I believe that everyone should have a personal website (and/or blog). Not just because it would keep my profession in high demand or the fact that I love reading "about" pages, but because everyone deserves a home on the web to create their brand. No matter if you're a doctor or a musician or a college student working a part time bartending job, you have something to share that's different from everyone else's. Yes, most of the population has at least one platform of social media, but those networks can become clogged with food photos, memes, and general status updates that don't reflect a personal brand the way a website would.
Much to the surprise of many, your brand does not entail your logo. Did you just read that and say, "what?!" It's true. Your brand is the value, message, ethics, consistency, and reputation of a self or a corporation. Your branding is the logo, color scheme, font choices, and constraints that aesthetically present the deeper meaning of your brand.

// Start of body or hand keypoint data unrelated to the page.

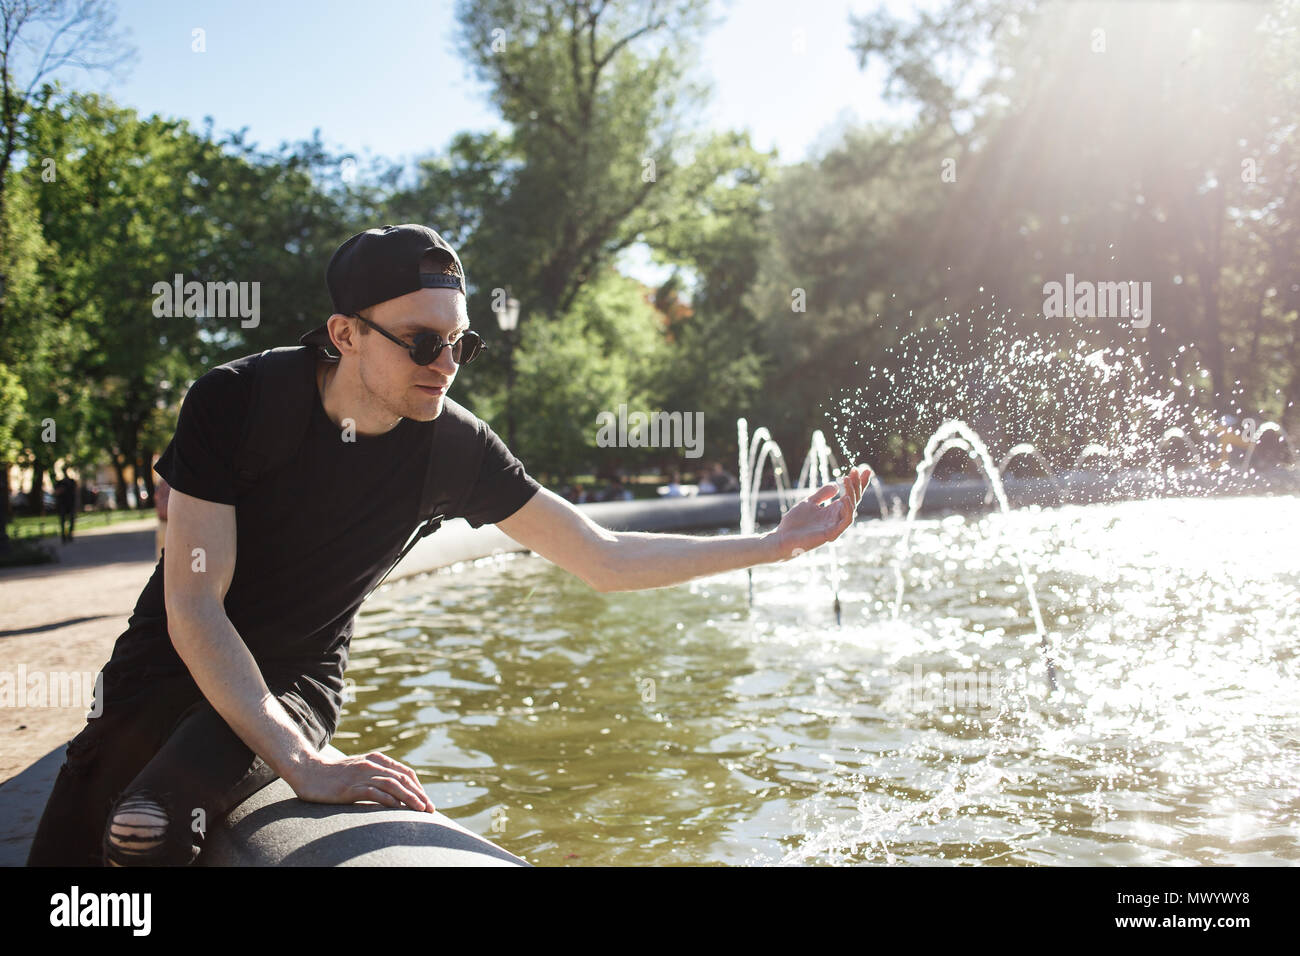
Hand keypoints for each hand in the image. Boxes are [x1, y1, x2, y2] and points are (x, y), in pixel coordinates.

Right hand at [287, 750, 435, 812]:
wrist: (307, 771)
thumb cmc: (334, 775)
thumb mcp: (359, 771)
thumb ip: (375, 776)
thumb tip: (395, 793)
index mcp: (376, 759)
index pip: (405, 773)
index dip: (418, 787)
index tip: (426, 802)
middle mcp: (371, 765)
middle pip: (402, 779)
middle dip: (419, 795)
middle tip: (430, 810)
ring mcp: (361, 775)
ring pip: (392, 785)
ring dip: (409, 797)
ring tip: (420, 810)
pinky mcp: (350, 787)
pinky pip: (373, 792)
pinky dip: (388, 800)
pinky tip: (397, 809)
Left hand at [767, 463, 870, 561]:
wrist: (783, 538)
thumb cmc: (795, 522)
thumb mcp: (809, 502)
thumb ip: (822, 494)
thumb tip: (836, 485)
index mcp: (833, 510)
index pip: (850, 495)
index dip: (857, 483)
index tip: (861, 469)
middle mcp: (837, 518)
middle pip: (853, 500)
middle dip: (858, 485)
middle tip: (858, 470)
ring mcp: (835, 526)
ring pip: (852, 509)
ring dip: (852, 493)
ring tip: (848, 480)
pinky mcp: (832, 534)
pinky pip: (846, 521)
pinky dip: (848, 510)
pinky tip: (846, 498)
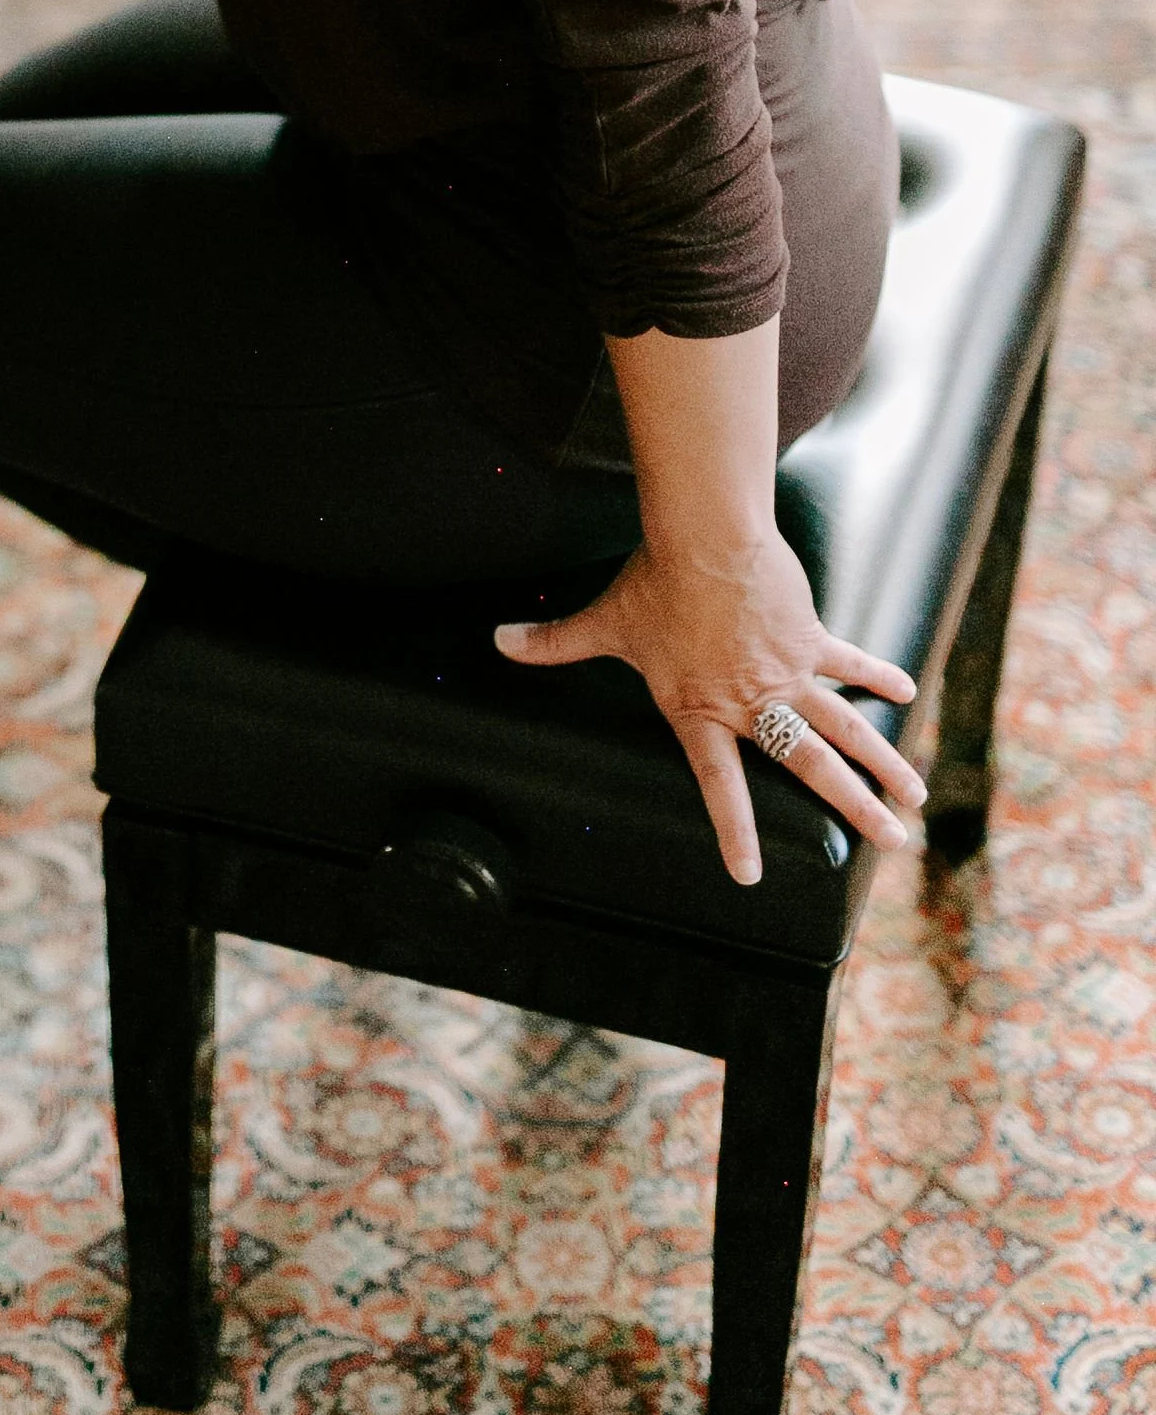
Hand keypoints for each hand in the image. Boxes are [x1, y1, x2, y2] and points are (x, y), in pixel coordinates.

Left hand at [494, 529, 925, 885]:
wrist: (704, 538)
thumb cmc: (652, 582)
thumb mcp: (603, 622)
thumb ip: (554, 643)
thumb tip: (499, 640)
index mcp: (700, 710)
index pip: (718, 785)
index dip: (733, 831)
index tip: (749, 876)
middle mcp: (752, 703)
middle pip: (809, 769)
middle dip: (854, 809)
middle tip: (891, 844)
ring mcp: (788, 673)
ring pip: (844, 730)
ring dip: (883, 765)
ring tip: (915, 798)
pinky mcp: (811, 639)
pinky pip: (850, 665)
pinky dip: (878, 679)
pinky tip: (908, 695)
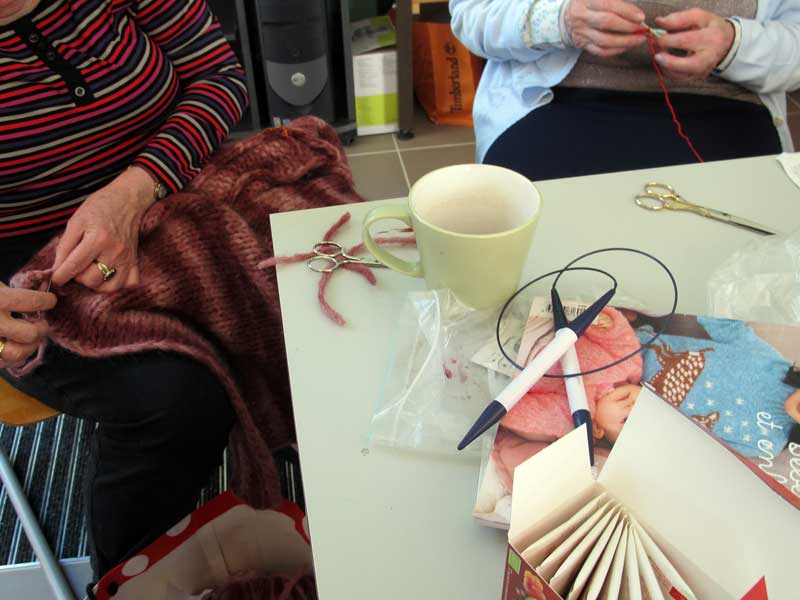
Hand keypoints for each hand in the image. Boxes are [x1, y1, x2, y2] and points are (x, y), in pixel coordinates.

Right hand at [0, 283, 55, 367]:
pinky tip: (15, 344)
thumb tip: (44, 285)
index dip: (47, 300)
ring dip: (29, 345)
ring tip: (27, 335)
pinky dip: (15, 356)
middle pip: (30, 333)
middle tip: (40, 322)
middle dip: (40, 328)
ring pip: (17, 353)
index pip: (33, 301)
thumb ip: (16, 290)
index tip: (49, 300)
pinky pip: (6, 363)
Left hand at [52, 166, 156, 291]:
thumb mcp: (76, 221)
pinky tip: (109, 275)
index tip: (56, 279)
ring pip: (110, 286)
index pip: (74, 266)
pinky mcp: (135, 260)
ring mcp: (127, 258)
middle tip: (76, 266)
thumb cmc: (100, 207)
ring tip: (90, 272)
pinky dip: (118, 284)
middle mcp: (114, 252)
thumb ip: (65, 245)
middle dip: (78, 277)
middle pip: (91, 280)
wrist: (127, 199)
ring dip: (96, 284)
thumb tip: (57, 267)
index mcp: (97, 239)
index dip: (61, 276)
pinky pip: (130, 283)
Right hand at [564, 0, 646, 56]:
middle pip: (607, 23)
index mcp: (586, 0)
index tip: (640, 16)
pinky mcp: (583, 44)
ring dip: (625, 42)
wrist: (567, 16)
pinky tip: (626, 47)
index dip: (626, 11)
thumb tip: (634, 9)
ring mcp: (582, 32)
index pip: (608, 5)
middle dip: (628, 26)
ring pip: (604, 41)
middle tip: (642, 28)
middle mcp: (582, 16)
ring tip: (639, 39)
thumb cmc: (588, 2)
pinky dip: (615, 50)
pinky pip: (600, 51)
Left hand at [654, 9, 734, 81]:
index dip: (667, 40)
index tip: (657, 37)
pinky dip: (668, 71)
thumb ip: (679, 18)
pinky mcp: (697, 77)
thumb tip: (659, 22)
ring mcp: (703, 70)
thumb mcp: (698, 17)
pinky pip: (678, 79)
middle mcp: (709, 57)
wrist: (724, 42)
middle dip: (667, 61)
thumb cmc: (709, 28)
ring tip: (660, 55)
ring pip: (680, 75)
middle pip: (686, 65)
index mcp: (712, 38)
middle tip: (657, 53)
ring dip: (665, 66)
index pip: (686, 41)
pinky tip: (665, 61)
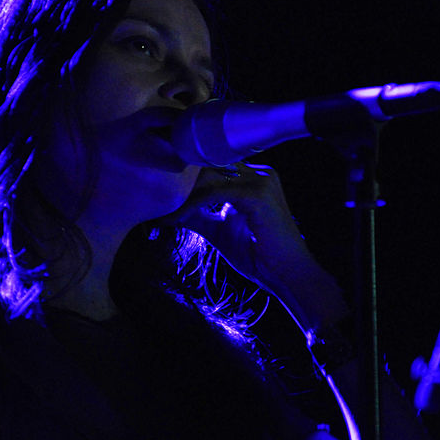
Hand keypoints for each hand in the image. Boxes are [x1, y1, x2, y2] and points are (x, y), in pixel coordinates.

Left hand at [159, 162, 346, 329]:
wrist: (287, 274)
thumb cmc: (257, 254)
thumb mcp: (219, 229)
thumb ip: (196, 215)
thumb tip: (166, 211)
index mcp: (253, 175)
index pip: (211, 165)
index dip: (184, 178)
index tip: (158, 193)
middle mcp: (259, 171)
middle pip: (208, 166)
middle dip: (179, 183)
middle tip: (152, 198)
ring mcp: (260, 179)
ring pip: (208, 177)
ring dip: (181, 194)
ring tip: (161, 210)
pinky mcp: (257, 193)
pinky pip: (213, 193)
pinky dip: (191, 205)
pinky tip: (176, 219)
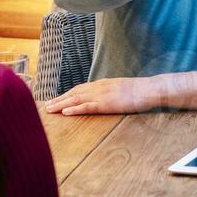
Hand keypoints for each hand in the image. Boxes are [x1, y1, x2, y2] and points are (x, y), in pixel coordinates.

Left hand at [45, 77, 161, 115]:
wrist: (150, 89)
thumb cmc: (140, 91)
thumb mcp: (122, 89)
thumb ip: (111, 92)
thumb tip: (106, 97)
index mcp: (102, 84)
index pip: (79, 88)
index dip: (66, 94)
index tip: (56, 99)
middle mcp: (98, 87)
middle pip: (73, 93)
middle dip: (59, 99)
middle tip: (46, 106)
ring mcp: (102, 95)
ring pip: (76, 99)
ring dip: (61, 104)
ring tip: (49, 110)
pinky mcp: (106, 103)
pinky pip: (87, 106)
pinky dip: (74, 109)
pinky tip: (64, 112)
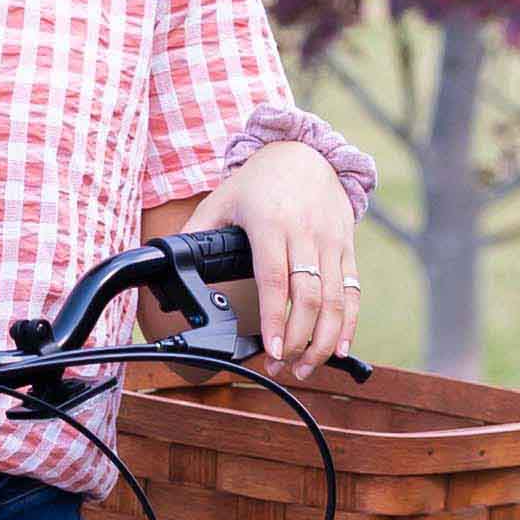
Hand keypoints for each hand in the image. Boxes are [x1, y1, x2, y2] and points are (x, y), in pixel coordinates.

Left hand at [197, 142, 361, 380]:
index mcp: (270, 224)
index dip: (276, 319)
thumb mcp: (222, 199)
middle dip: (299, 340)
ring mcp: (330, 241)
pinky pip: (353, 291)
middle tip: (285, 367)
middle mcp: (305, 233)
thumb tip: (167, 264)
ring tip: (306, 367)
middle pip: (309, 298)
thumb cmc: (258, 182)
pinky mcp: (347, 246)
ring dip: (324, 341)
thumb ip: (196, 233)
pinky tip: (339, 349)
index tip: (274, 350)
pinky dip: (349, 324)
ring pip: (335, 300)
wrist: (304, 152)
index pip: (275, 280)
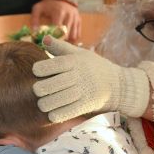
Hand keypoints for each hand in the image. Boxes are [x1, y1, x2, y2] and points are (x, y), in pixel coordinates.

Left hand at [31, 0, 80, 41]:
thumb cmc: (47, 4)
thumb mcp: (38, 8)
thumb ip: (34, 19)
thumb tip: (34, 32)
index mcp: (59, 13)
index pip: (58, 29)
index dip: (53, 38)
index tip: (48, 43)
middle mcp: (69, 16)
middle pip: (67, 34)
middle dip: (60, 42)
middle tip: (53, 47)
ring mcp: (75, 18)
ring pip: (73, 36)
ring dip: (67, 42)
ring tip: (59, 45)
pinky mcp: (79, 21)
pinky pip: (78, 34)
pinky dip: (72, 40)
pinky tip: (65, 42)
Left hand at [32, 36, 149, 122]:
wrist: (117, 85)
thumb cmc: (93, 67)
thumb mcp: (80, 53)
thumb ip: (60, 47)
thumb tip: (44, 38)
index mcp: (74, 62)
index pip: (52, 65)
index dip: (40, 69)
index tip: (36, 71)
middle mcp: (77, 76)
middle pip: (51, 85)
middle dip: (40, 89)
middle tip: (37, 90)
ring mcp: (82, 92)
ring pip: (56, 100)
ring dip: (45, 104)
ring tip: (42, 104)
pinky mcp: (86, 105)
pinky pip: (66, 112)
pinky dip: (56, 114)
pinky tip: (52, 113)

When I teach anyone about how to brand themselves, my automatic first response is coming up with an "elevator pitch". For those unfamiliar with this phenomenon, it's the idea that you're stuck in an elevator and you have the time between floors to sum up your own vision of who you are, what do you, and what value you bring to others. Your elevator pitch statement should range from one to several sentences long. It is your own vision of who you are, what do you, and what value you bring to others. It is a useful device that describes your most important endeavors, abilities, and accomplishments; at the same, it can reflect your personality, beliefs, and even your world view. Once formulated it can be cited and summoned anywhere, anytime, whether on your personal website, on social platforms, or in real conversations and communities.
Here are 4 tips to get you thinking of presenting your best self through your brand.
- Make it conversational. Write your personal branding statement in a conversational tone, as if to a friend across the table. Being simple and human is likely to impress and resonate with people more than trying to project authority. The point is to make a connection, to generate some level of chemistry with the other person. Convey your statement in a manner that is open and personable, rather than formalized behind a stone wall of professional propriety. Avoid 3rd person - by definition it just doesn’t sound like it’s coming from you.
- Have different versions. Assemble your personal branding statement in detachable, standalone parts, so that you can select and adapt various bits depending on the platform and purpose. One size does not fit all - you may need your statement lightened for social media, shortened for an email signature tagline, lengthened for your career bio, or specially focused for particular conversations.
- Reflect your core beliefs, values, and causes. Impress with a voice that says: “It’s not just about me, but something much bigger”. Values, beliefs, and causes connect people on a deep level. It doesn’t matter whether you’re in a technical, artistic, or business field - a mere few words revealing true personal culture, can connect even strangers more quickly and powerfully than polished descriptions of abilities and accomplishments. Take some time to realize what matters most to you, and convey that.
- Show your unique value. Above all, differentiate yourself. Weave a story that defines you uniquely. Write a personal branding statement that could describe no one else but you. Because if not, and your statement is just a lifeless job description of your functional areas, then ultimately you are replaceable, unremarkable in the eyes of others. That would defeat the whole purpose of personal branding. Showing your uniqueness and individuality is the best way to breathe life into your personal branding statement. Everyone has a unique set of values, passions, and attributes that drives them in work and in life. Know what it is that makes you the individual you are, and no one can ever dismiss that. That is what will make others want to know you, connect with you, and work with you.
Your personal branding statement doesn’t need to be perfect right away when defining the message. You will naturally find yourself tinkering with your statement over time to reflect changes and advancements in your life and career, especially if those trajectories are still shifting.
Need a little bit more of a push on why this should be important in your professional path?
By discovering your personal brand, you can start to take better control of your image by making yourself known to others in an authentic way. The personal branding process identifies ways to accurately reflect and amplify your brand to enhance your recognition, reputation and credibility. This includes showcasing your personal brand through different strategies, such as publicity, publishing, networking, and social media. The right brand visibility is important in both professional and personal arenas; it builds your reputation and helps others to better understand who you are and what you stand for. A strong personal brand can help attract new business and uncover opportunities as recruiters and colleagues hear about you or discover you online.
Last but not least, understanding your personal brand can help to define your personal and professional direction. Clarifying your goals and ambitions encourages you to focus and use time and energy into actualizing your purpose and vision. In this way, personal branding becomes your compass to chart a course to your destination, in both your professional and personal life.